Exactly reproduce the lines from the one containing "Антон Шипулин: 85.63 -> 80" through the last line of the data, both ends included, leaving out pictures.

━━ The input ━━

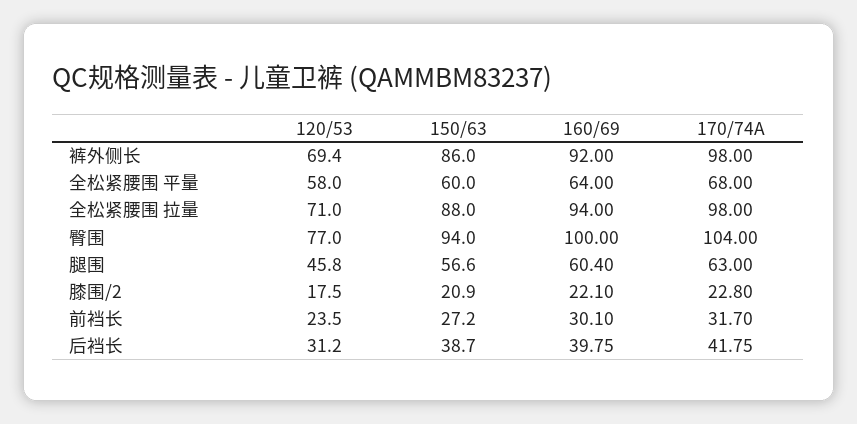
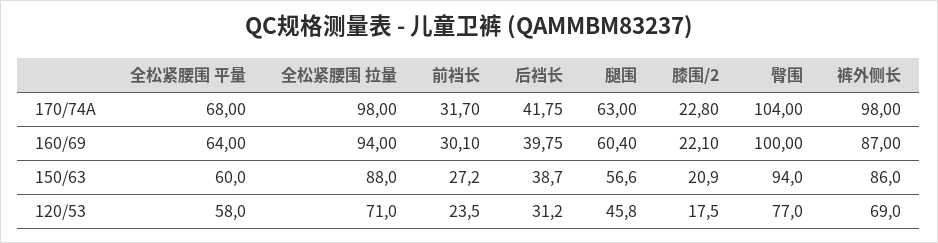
120/53, 裤外侧长: 69.4 -> 69
160/69, 裤外侧长: 92 -> 87

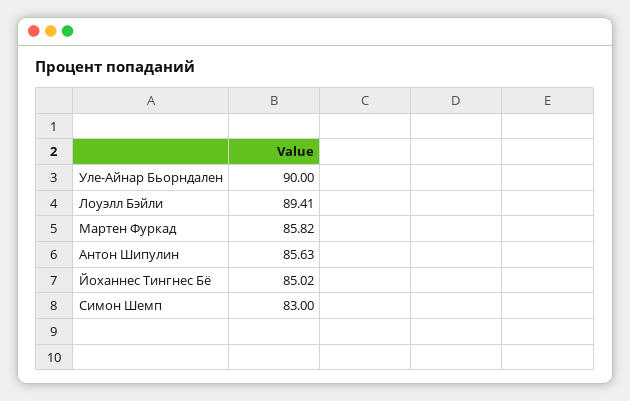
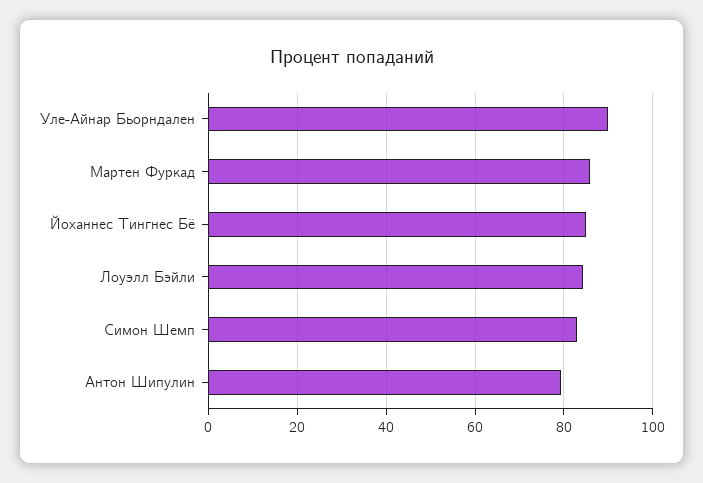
Лоуэлл Бэйли: 89.41 -> 84
Антон Шипулин: 85.63 -> 80

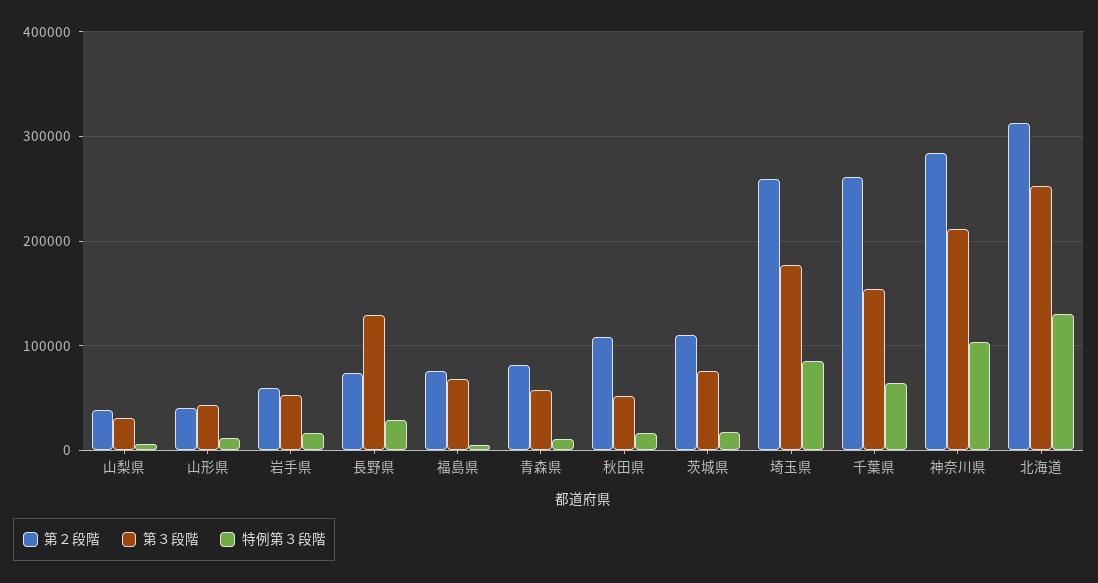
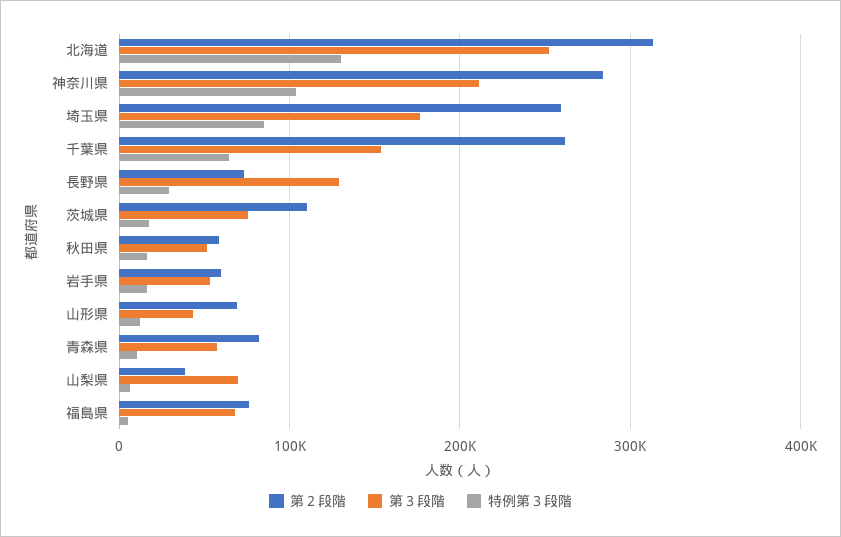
第３段階, 山梨県: 30000 -> 70000
第２段階, 山形県: 40000 -> 70000
第２段階, 秋田県: 110000 -> 60000

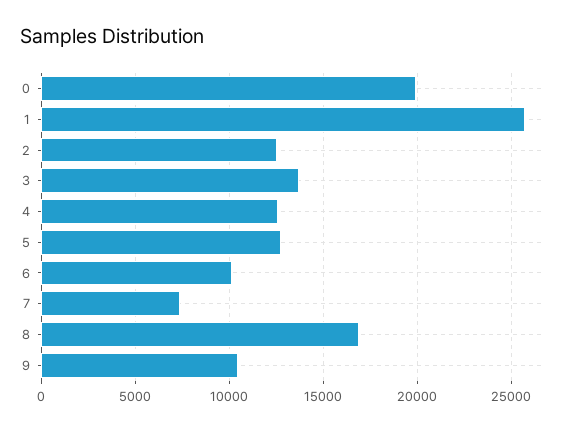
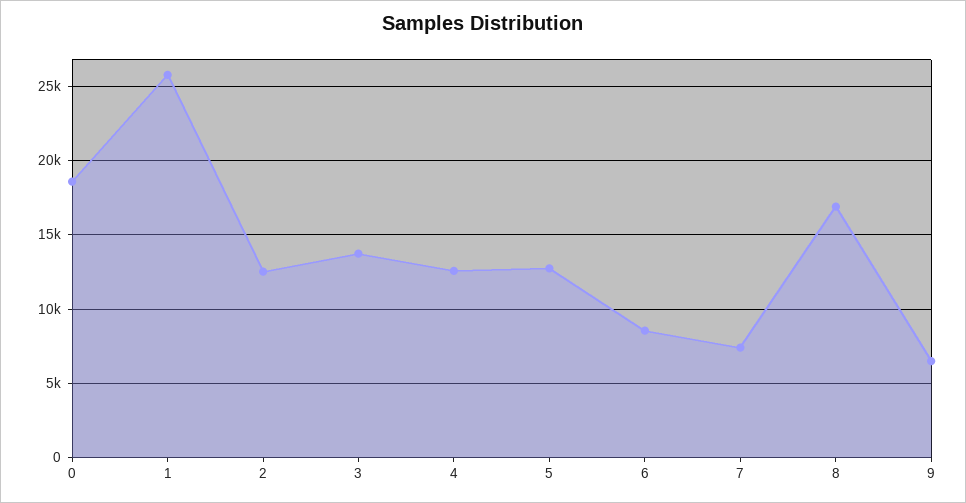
0: 20000 -> 18500
6: 10000 -> 8500
9: 10500 -> 6500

━━━

Answer box =>
Антон Шипулин: 85.63 -> 80

第３段階, 山梨県: 30000 -> 70000
第２段階, 山形県: 40000 -> 70000
第２段階, 秋田県: 110000 -> 60000

0: 20000 -> 18500
6: 10000 -> 8500
9: 10500 -> 6500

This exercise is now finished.